Photographed scenes with cuboids:
=-=-=

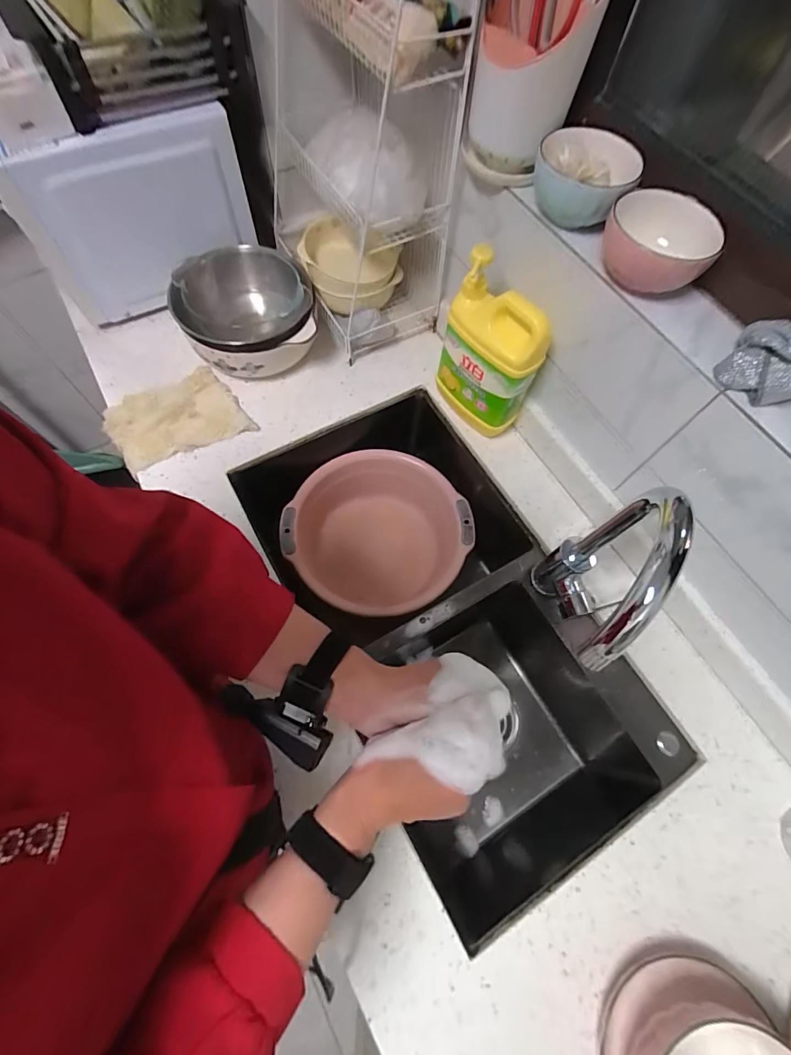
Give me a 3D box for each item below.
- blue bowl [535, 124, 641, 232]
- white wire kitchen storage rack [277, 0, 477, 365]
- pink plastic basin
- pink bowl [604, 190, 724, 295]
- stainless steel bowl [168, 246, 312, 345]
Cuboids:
[{"bbox_3d":[0.213,-0.396,0.508,0.110,0.073,0.092,29,68,9],"label":"blue bowl"},{"bbox_3d":[-0.075,-0.597,0.680,0.213,0.436,0.440,-17,69,-10],"label":"white wire kitchen storage rack"},{"bbox_3d":[-0.035,0.022,0.821,0.302,0.141,0.303,1,67,-3],"label":"pink plastic basin"},{"bbox_3d":[0.276,-0.296,0.463,0.113,0.057,0.093,25,68,7],"label":"pink bowl"},{"bbox_3d":[-0.255,-0.366,0.747,0.208,0.104,0.226,1,67,-3],"label":"stainless steel bowl"}]

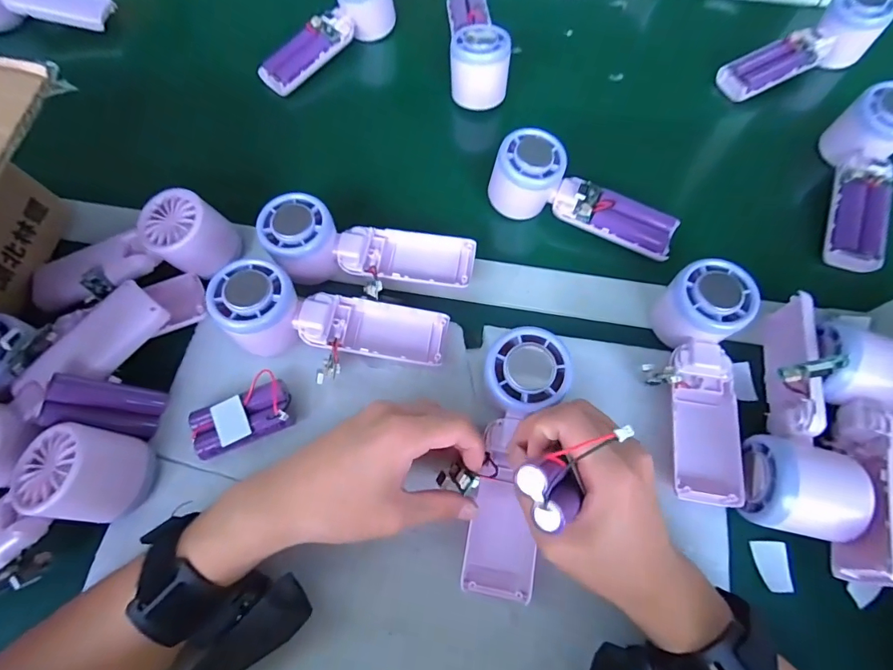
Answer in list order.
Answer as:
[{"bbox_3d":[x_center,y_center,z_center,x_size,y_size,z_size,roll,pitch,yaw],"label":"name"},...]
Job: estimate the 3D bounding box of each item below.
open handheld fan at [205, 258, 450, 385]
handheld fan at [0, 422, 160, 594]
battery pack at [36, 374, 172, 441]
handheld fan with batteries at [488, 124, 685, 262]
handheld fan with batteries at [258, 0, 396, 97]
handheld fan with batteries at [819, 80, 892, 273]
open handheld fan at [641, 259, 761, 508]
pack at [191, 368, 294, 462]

=-=-=

## What needs to be done:
Report the lines above that have the word "open" in them.

## Written answer:
open handheld fan at [205, 258, 450, 385]
open handheld fan at [641, 259, 761, 508]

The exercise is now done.